La nouvelle chancellerie, située sur le prestigieux Boulevard du 30 juin - les "Champs Elysées" kinois - dans la commune de la Gombe, est le premier bâtiment passif d'Afrique centrale et compte 4.000 m2. Elle accueillera sous un même toit les ambassades belge et néerlandaise - cette dernière occupant quelque 500 m2 -, ainsi que la Coopération technique belge (CTB, Enabel à partir de 2018), conformément à la politique d'intégration des actions diplomatiques et de coopération au développement.

Lors de l'inauguration, une cinquantaine de personnes ont manifesté devant la nouvelle ambassade, affirmant réclamer la justice au sujet de l'assassinat en 1961 de Patrice Emery Lumumba, le premier Premier ministre congolais après l'indépendance, et brandissant des calicots "Belgique assassin".
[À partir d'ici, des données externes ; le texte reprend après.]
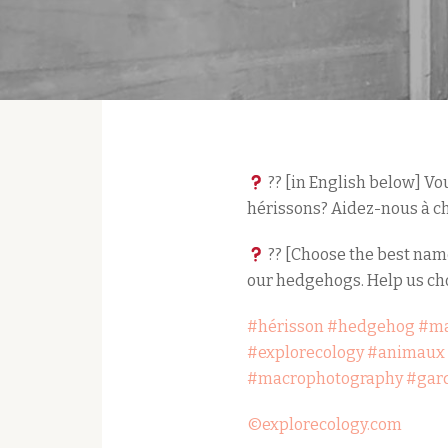
?? [in English below] Vo
hérissons? Aidez-nous à cho
?? [Choose the best nam
our hedgehogs. Help us cho
#hérisson
#hedgehog
#ma
#explorecology
#animaux
#macrophotography
#gar
©explorecology.com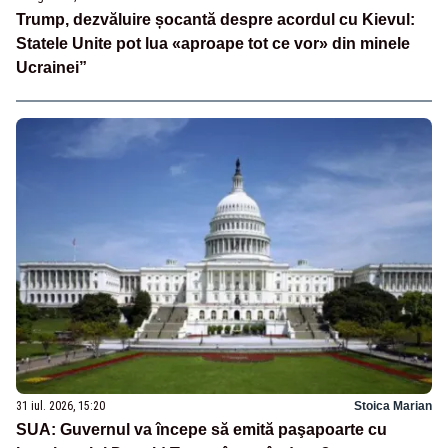
Trump, dezvăluire șocantă despre acordul cu Kievul:
Statele Unite pot lua «aproape tot ce vor» din minele
Ucrainei”
31 iul. 2026, 15:20
Stoica Marian
SUA: Guvernul va începe să emită paşapoarte cu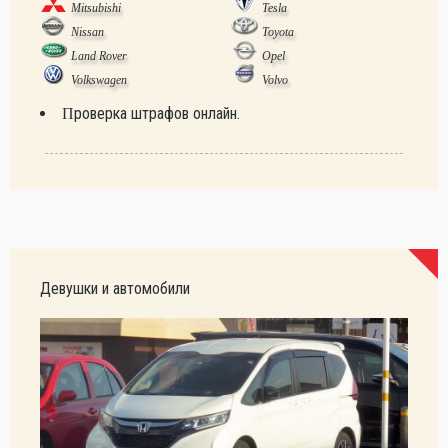
Mitsubishi
Tesla
Nissan
Toyota
Land Rover
Opel
Volkswagen
Volvo
Проверка штрафов онлайн.
Девушки и автомобили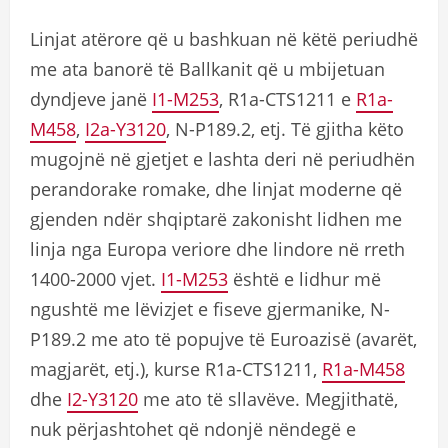
Linjat atërore që u bashkuan në këtë periudhë
me ata banorë të Ballkanit që u mbijetuan
dyndjeve janë
I1-M253
, R1a-CTS1211 e
R1a-
M458
,
I2a-Y3120
, N-P189.2, etj. Të gjitha këto
mugojnë në gjetjet e lashta deri në periudhën
perandorake romake, dhe linjat moderne që
gjenden ndër shqiptarë zakonisht lidhen me
linja nga Europa veriore dhe lindore në rreth
1400-2000 vjet.
I1-M253
është e lidhur më
ngushtë me lëvizjet e fiseve gjermanike, N-
P189.2 me ato të popujve të Euroazisë (avarët,
magjarët, etj.), kurse R1a-CTS1211,
R1a-M458
dhe
I2-Y3120
me ato të sllavëve. Megjithatë,
nuk përjashtohet që ndonjë nëndegë e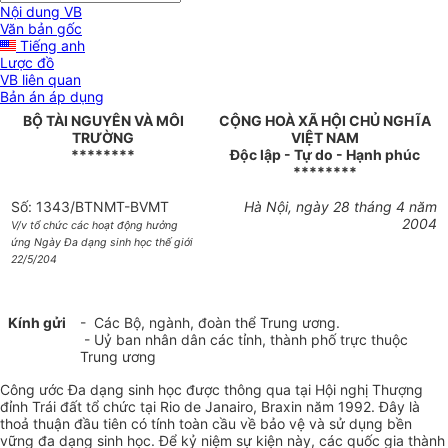
Nội dung VB
Văn bản gốc
Tiếng anh
Lược đồ
VB liên quan
Bản án áp dụng
BỘ TÀI NGUYÊN VÀ MÔI
CỘNG HOÀ XÃ HỘI CHỦ NGHĨA
TRƯỜNG
VIỆT NAM
********
Độc lập - Tự do - Hạnh phúc
********
Số: 1343/BTNMT-BVMT
Hà Nội, ngày 28 tháng 4 năm
2004
V/v tổ chức các hoạt động hưởng
ứng Ngày Đa dạng sinh học thế giới
22/5/204
Kính gửi
- Các Bộ, ngành, đoàn thể Trung ương.
- Uỷ ban nhân dân các tỉnh, thành phố trực thuộc
Trung ương
Công ước Đa dạng sinh học được thông qua tại Hội nghị Thượng
đỉnh Trái đất tổ chức tại Rio de Janairo, Braxin năm 1992. Đây là
thoả thuận đầu tiên có tính toàn cầu về bảo vệ và sử dụng bền
vững đa dạng sinh học. Để kỷ niệm sự kiện này, các quốc gia thành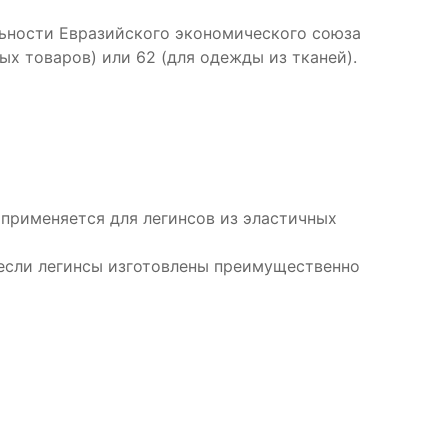
ьности Евразийского экономического союза
ых товаров) или 62 (для одежды из тканей).
 применяется для легинсов из эластичных
 если легинсы изготовлены преимущественно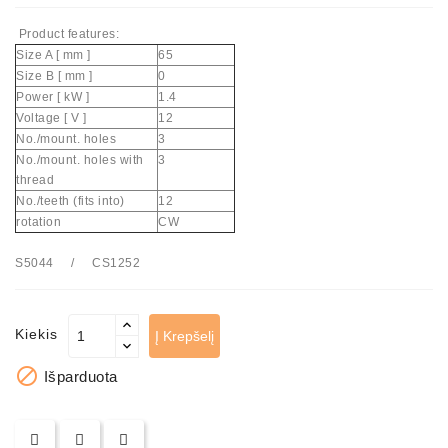
Product features:
Size A [ mm ]
65
Size B [ mm ]
0
Power [ kW ]
1.4
Voltage [ V ]
12
No./mount. holes
3
No./mount. holes with
3
thread
No./teeth (fits into)
12
rotation
CW
S5044 / CS1252
Kiekis
Į Krepšelį

Išparduota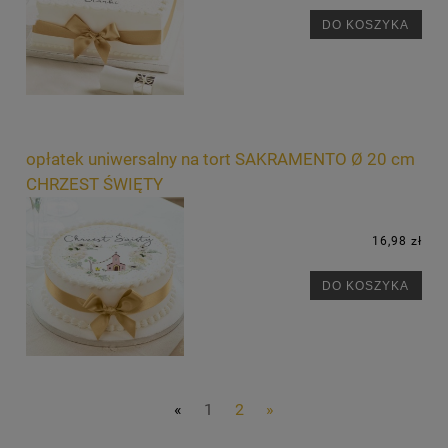
DO KOSZYKA
opłatek uniwersalny na tort SAKRAMENTO Ø 20 cm
CHRZEST ŚWIĘTY
16,98 zł
DO KOSZYKA
«
1
2
»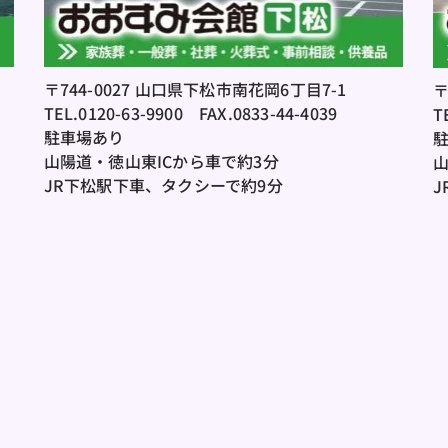
〒744-0027 山口県下松市南花岡6丁目7-1
〒
TEL.0120-63-9900
　FAX.0833-44-4039
T
駐車場あり
山陽道・徳山東ICから車で約3分
山
JR下松駅下車、タクシーで約9分 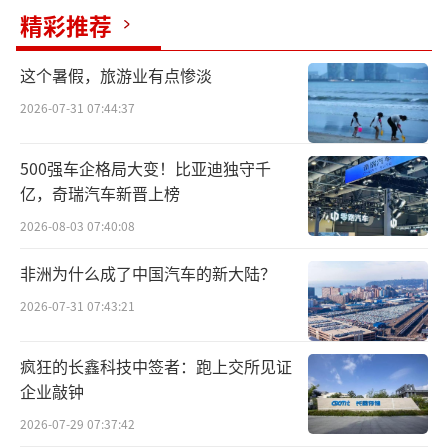
精彩推荐
这个暑假，旅游业有点惨淡
2026-07-31 07:44:37
500强车企格局大变！比亚迪独守千
亿，奇瑞汽车新晋上榜
2026-08-03 07:40:08
非洲为什么成了中国汽车的新大陆？
2026-07-31 07:43:21
疯狂的长鑫科技中签者：跑上交所见证
企业敲钟
2026-07-29 07:37:42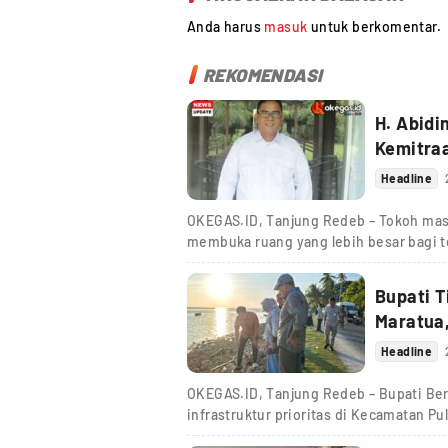
Anda harus
masuk
untuk berkomentar.
REKOMENDASI
H. Abidi
Kemitra
Headline
OKEGAS.ID, Tanjung Redeb – Tokoh mas
membuka ruang yang lebih besar bagi t
Bupati 
Maratua,
Headline
OKEGAS.ID, Tanjung Redeb – Bupati Bera
infrastruktur prioritas di Kecamatan Pu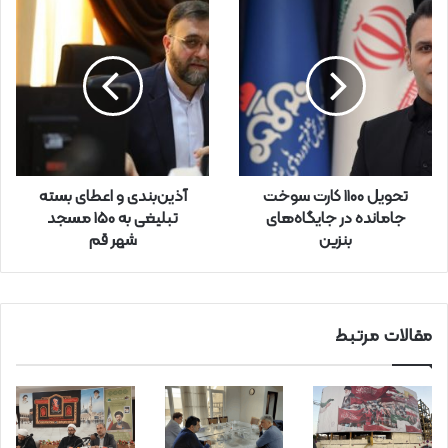
ل
خ
و
د
ر
ا
و
ا
ر
تحویل ۱۱۰۰ کارت سوخت
آذین‌بندی و اعطای بسته
د
جامانده در جایگاه‌های
تبلیغی به 150 مسجد
ک
بنزین
شهر قم
ن
ی
د
مقالات مرتبط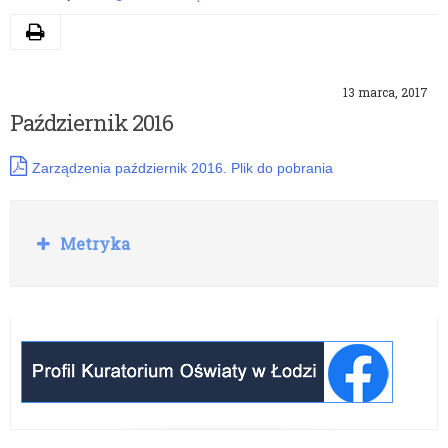
Drukuj
13 marca, 2017
Październik 2016
Zarządzenia październik 2016. Plik do pobrania
Rozwiń
Metryka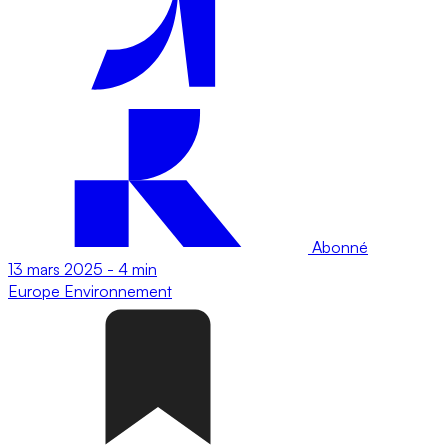
Abonné
13 mars 2025
-
4 min
Europe
Environnement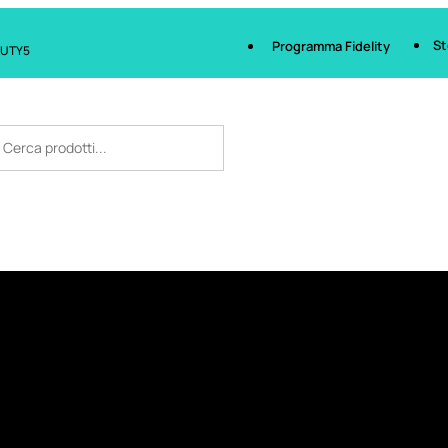
St
Programma Fidelity
AUTY5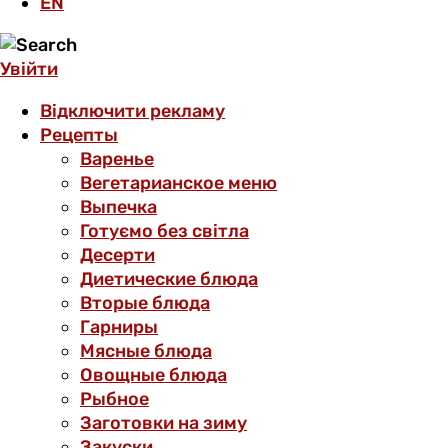
EN
Увійти
Відключити рекламу
Рецепты
Варенье
Вегетарианское меню
Выпечка
Готуємо без світла
Десерти
Диетические блюда
Вторые блюда
Гарниры
Мясные блюда
Овощные блюда
Рыбное
Заготовки на зиму
Закуски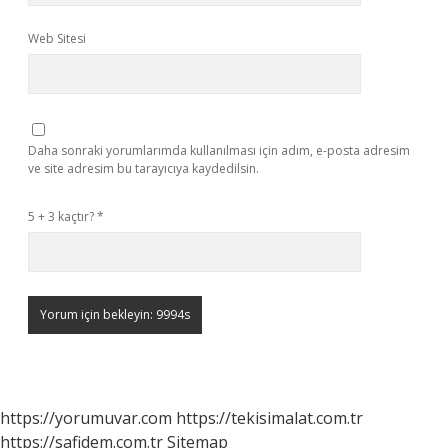
Web Sitesi
Daha sonraki yorumlarımda kullanılması için adım, e-posta adresim
ve site adresim bu tarayıcıya kaydedilsin.
5 + 3 kaçtır?
*
https://yorumuvar.com
https://tekisimalat.com.tr
https://safidem.com.tr
Sitemap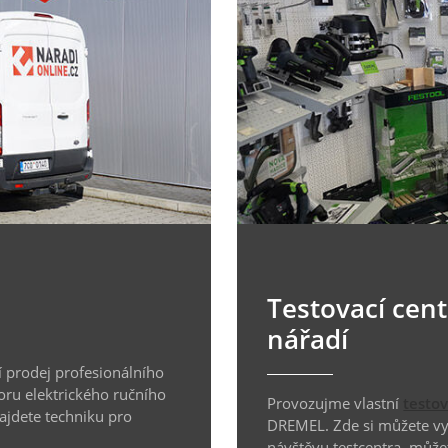
Testovací cen
nářadí
 prodej profesionálního
oru elektrického ručního
Provozujme vlastní
testo
najdete techniku pro
DREMEL. Zde si můžete vyz
návštěvu testcentra, může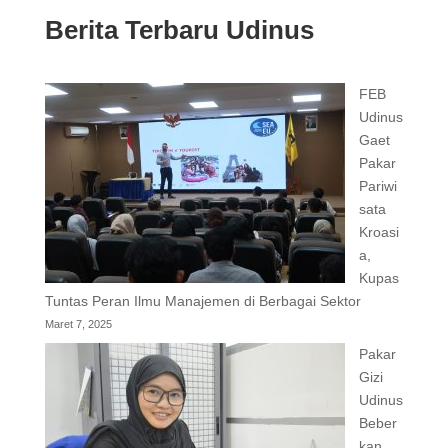
Berita Terbaru Udinus
FEB
Udinus
Gaet
Pakar
Pariwi
sata
Kroasi
a,
Kupas
Tuntas Peran Ilmu Manajemen di Berbagai Sektor
Maret 7, 2025
Pakar
Gizi
Udinus
Beber
kan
"Je dois constater que toutes les manifestations ne sont pas interdites", a commenté M. Reynders.

Les autorités congolaises ont annoncé dimanche l'interdiction des marches de la majorité et de l'opposition prévues respectivement le 28 et le 30 novembre à Kinshasa, malgré les appels de la communauté internationale au respect des droits en RDC.